Section: New Results

Models of carbon metabolism in bacteria

Kinetic models capture the dynamics of the large and complex networks of biochemical reactions that endow bacteria with the capacity to adapt their functioning to changes in the environment. In collaboration with Matteo Brilli and Daniel Kahn (Inra and Université Claude Bernard in Lyon), we previously developed an approximate model of central metabolism of E. coli, using linlog kinetics, and estimated the parameter values from metabolomics, transcriptome, proteomics data sets, as described in an article published in Bioinformatics in 2011. The results of this study revealed the fundamental role played by the identifiability of the model parameters, an issue often overlooked in systems biology. This prompted us for a thorough investigation of the concepts of structural identifiability (in presence of perfect, idealized data), practical identifiability (in presence of noisy and limited amounts of data), and the relations between the two. In addition, we looked into the implications of this analysis for the reduction of nonidentifable to identifiable models. While having a solid mathematical basis, the study was tailored to the actual experimental practice, and resulted in a practical model reduction method that improves upon our previous approach in case of large measurement noise. This study, and the results from its application to both in-silico case studies and state-of-the-art datasets, were reported in a paper that appeared in the Journal of Mathematical Biology this year [4] . Although the theoretical development has focused on linlog models and related classes of approximate kinetic models, it is important to note that the results also bear on more general classes of nonlinear models of metabolism.

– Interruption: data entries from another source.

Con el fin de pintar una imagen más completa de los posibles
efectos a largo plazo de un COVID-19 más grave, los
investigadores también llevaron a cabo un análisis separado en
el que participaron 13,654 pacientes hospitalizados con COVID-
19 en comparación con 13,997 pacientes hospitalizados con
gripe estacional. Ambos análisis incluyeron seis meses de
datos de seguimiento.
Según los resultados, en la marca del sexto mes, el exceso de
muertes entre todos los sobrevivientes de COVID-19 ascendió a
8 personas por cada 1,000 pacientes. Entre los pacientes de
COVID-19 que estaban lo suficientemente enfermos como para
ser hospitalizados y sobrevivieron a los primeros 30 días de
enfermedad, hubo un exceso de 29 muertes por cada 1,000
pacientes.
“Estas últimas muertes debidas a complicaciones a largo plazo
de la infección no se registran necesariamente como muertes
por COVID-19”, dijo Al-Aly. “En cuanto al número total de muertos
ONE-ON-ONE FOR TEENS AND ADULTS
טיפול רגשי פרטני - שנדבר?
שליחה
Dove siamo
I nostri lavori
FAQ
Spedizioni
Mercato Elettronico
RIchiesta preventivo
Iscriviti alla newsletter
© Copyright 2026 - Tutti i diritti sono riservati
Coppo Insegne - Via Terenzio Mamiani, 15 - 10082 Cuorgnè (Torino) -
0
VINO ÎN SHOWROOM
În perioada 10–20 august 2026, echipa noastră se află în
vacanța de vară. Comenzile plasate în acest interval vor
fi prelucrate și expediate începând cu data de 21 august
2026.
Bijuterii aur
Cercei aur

A second line of work is based on the use of classical kinetic models that are, in comparison with the above-mentioned linlog models, much reduced in scope (the focus is on the metabolic and genetic regulation of the glycolysis pathway) and granularity (individual reactions are lumped together). The models, developed by Delphine Ropers, are being calibrated using experimental data from IBIS group and the group of Jean-Charles Portais at Inra/INSA in Toulouse, and will be used to understand some key mechanisms in the adaptation of E. coli to the exhaustion of glucose. The PhD thesis of Manon Morin, in the framework of a collaboration supported by a Contrat Jeune Scientifique Inra-Inria, will further develop these research directions. In the framework of their PhD theses, Stéphane Pinhal and Valentin Zulkower also study specific aspects of carbon metabolism, using both models and experimental data. In parallel, we collaborate with Myriam Ferro at CEA in Grenoble to investigate how state-of-the-art measurements of the absolute concentrations of enzymes in E. coli can be integrated with other high-throughput data sets and kinetic models. The first results of this collaboration were accepted for publication in Molecular and Cellular Proteomics early 2014.